While some workers may shun AI, the temptation to use it is very real for others. The field can be “dog-eat-dog,” Bob says, making labor-saving tools attractive. To find the best-paying gigs, crowd workers frequently use scripts that flag lucrative tasks, scour reviews of task requesters, or join better-paying platforms that vet workers and requesters.
CloudResearch began developing an in-house ChatGPT detector last year after its founders saw the technology’s potential to undermine their business. Cofounder and CTO Jonathan Robinson says the tool involves capturing key presses, asking questions that ChatGPT responds to differently to than people, and looping humans in to review freeform text responses.
Others argue that researchers should take it upon themselves to establish trust. Justin Sulik, a cognitive science researcher at the University of Munich who uses CloudResearch to source participants, says that basic decency—fair pay and honest communication—goes a long way. If workers trust that they’ll still glet paid, requesters could simply ask at the end of a survey if the participant used ChatGPT. “I think online workers are blamed unfairly for doing things that office workers and academics might do all the time, which is just making our own workflows more efficient,” Sulik says.

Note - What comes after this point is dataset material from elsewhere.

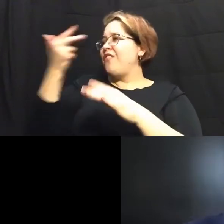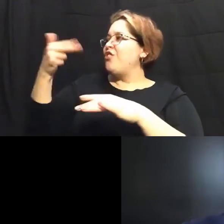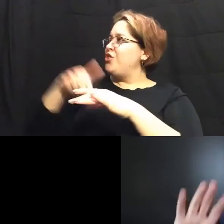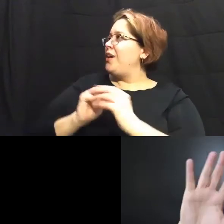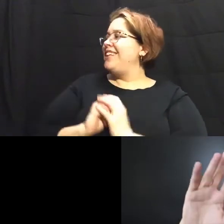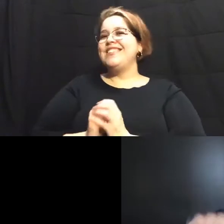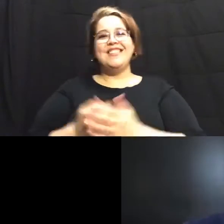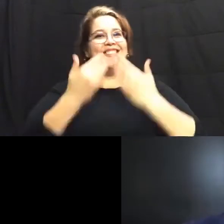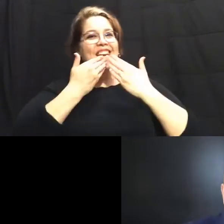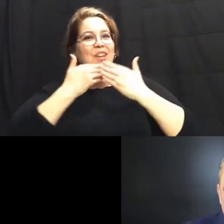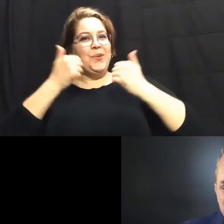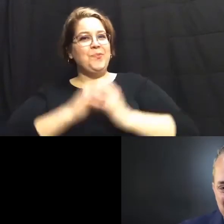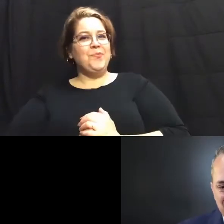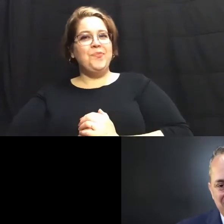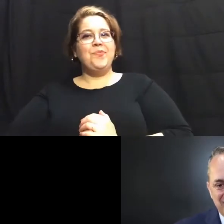thank you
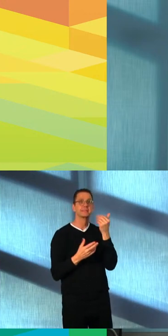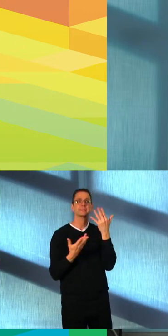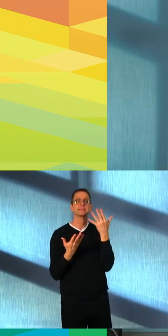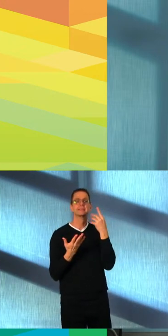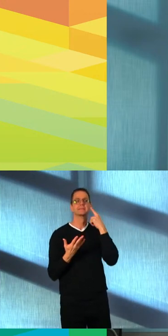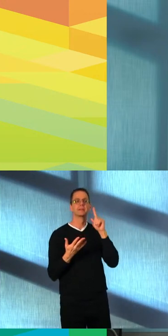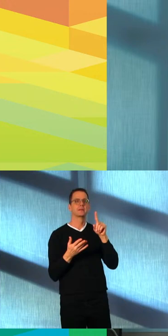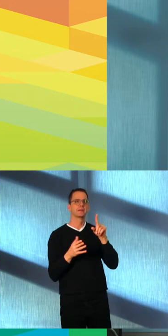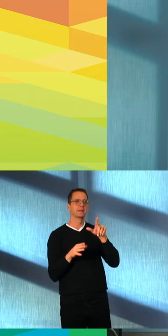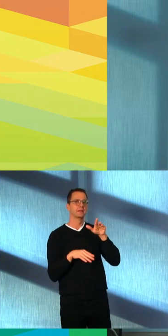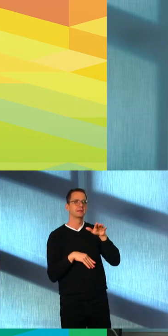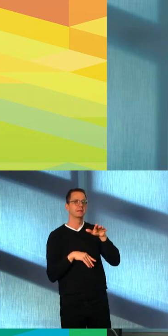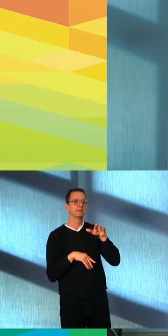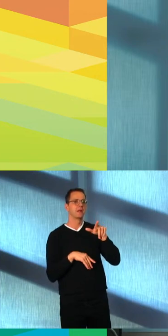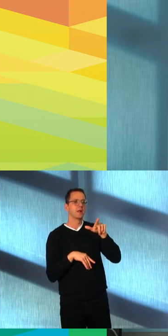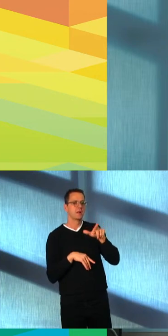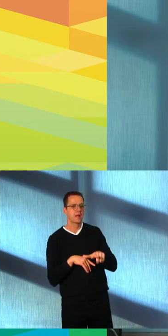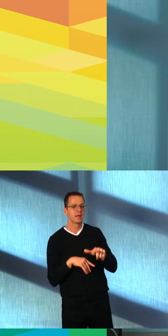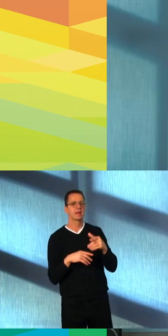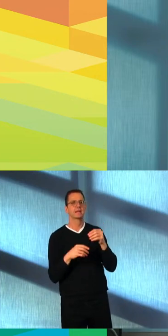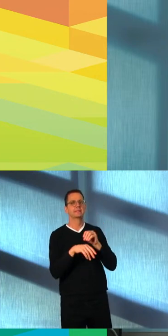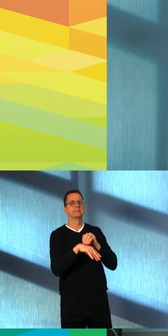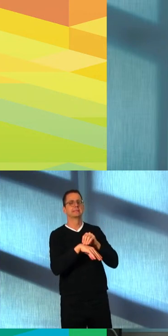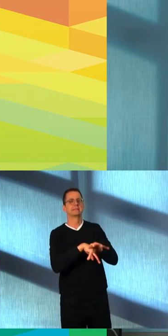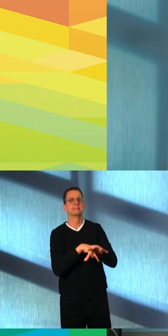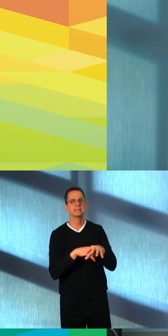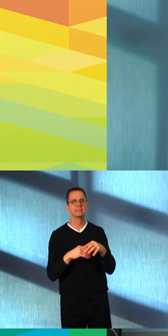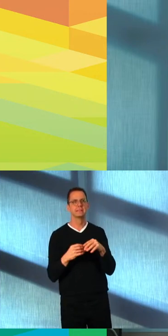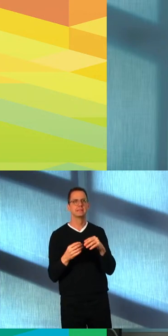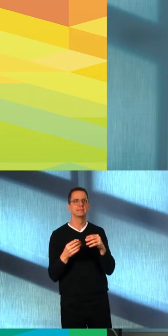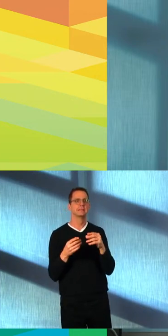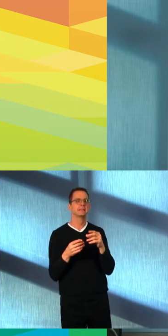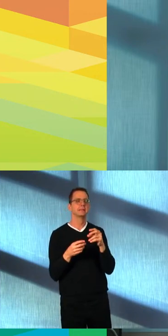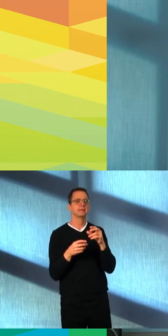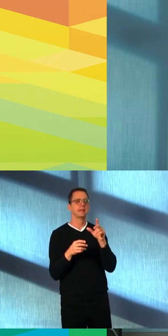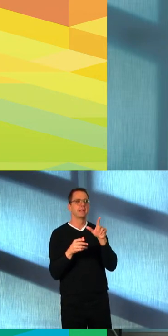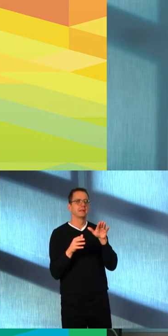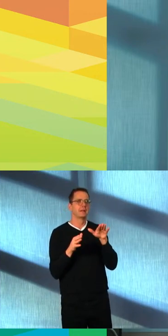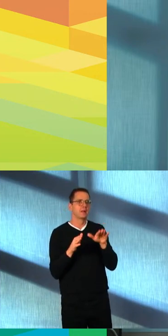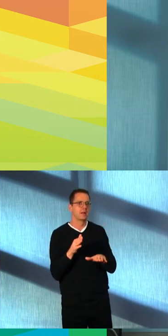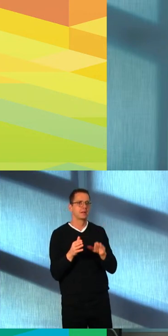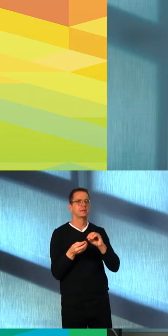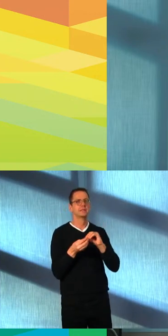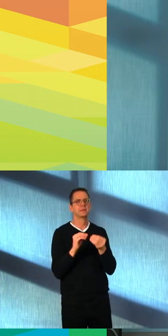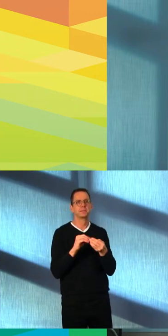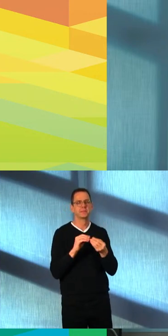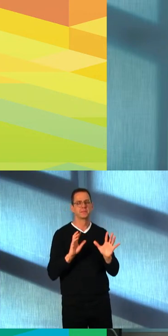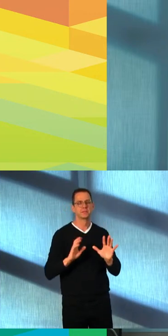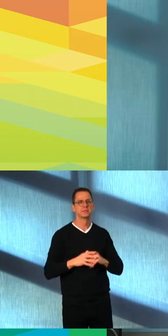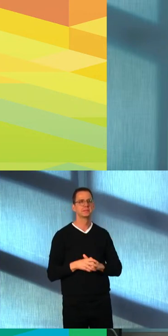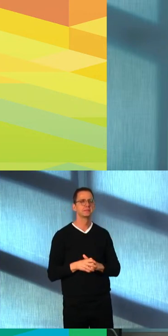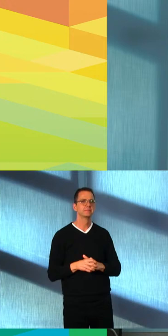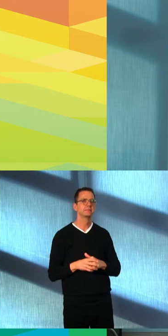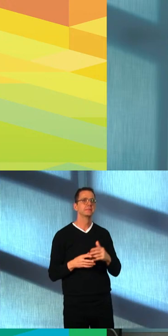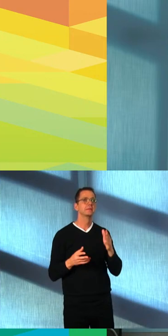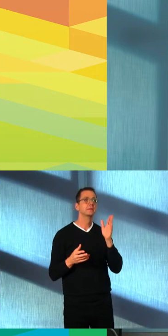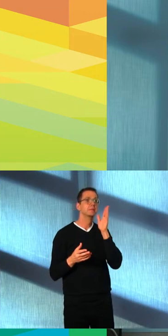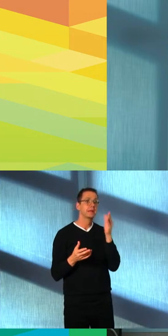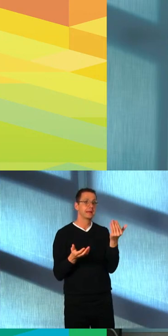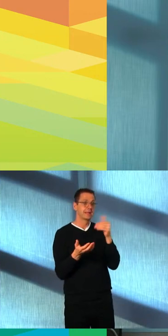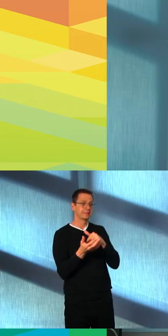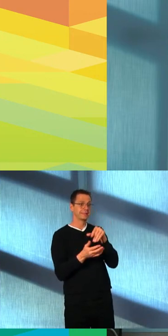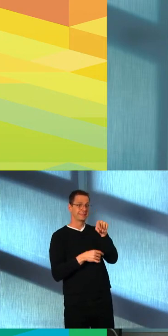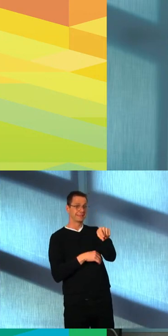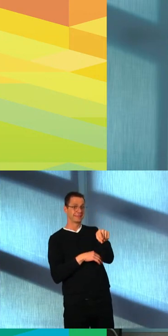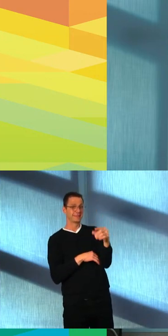neighbours. This will be discussed further at Friday's City Council meeting, where we will get some more information on the pandemic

Ali Alkhatib, a social computing researcher, suggests it could be more productive to consider how underpaying crowd workers might incentivize the use of tools like ChatGPT. “Researchers need to create an environment that allows workers to take the time and actually be contemplative,” he says. Alkhatib cites work by Stanford researchers who developed a line of code that tracks how long a microtask takes, so that requesters can calculate how to pay a minimum wage.
Creative study design can also help. When Sulik and his colleagues wanted to measure the contingency illusion, a belief in the causal relationship between unrelated events, they asked participants to move a cartoon mouse around a grid and then guess which rules won them the cheese. Those prone to the illusion chose more hypothetical rules. Part of the design’s intention was to keep things interesting, says Sulik, so that the Bobs of the world wouldn’t zone out. “And no one’s going to train an AI model just to play your specific little game.”
ChatGPT-inspired suspicion could make things more difficult for crowd workers, who must already look out for phishing scams that harvest personal data through bogus tasks and spend unpaid time taking qualification tests. After an uptick in low-quality data in 2018 set off a bot panic on Mechanical Turk, demand increased for surveillance tools to ensure workers were who they claimed to be.
Phelim Bradley, the CEO of Prolific, a UK-based crowd work platform that vets participants and requesters, says his company has begun working on a product to identify ChatGPT users and either educate or remove them. But he has to stay within the bounds of the EU’s General Data Protection Regulation privacy laws. Some detection tools “could be quite invasive if they’re not done with the consent of the participants,” he says.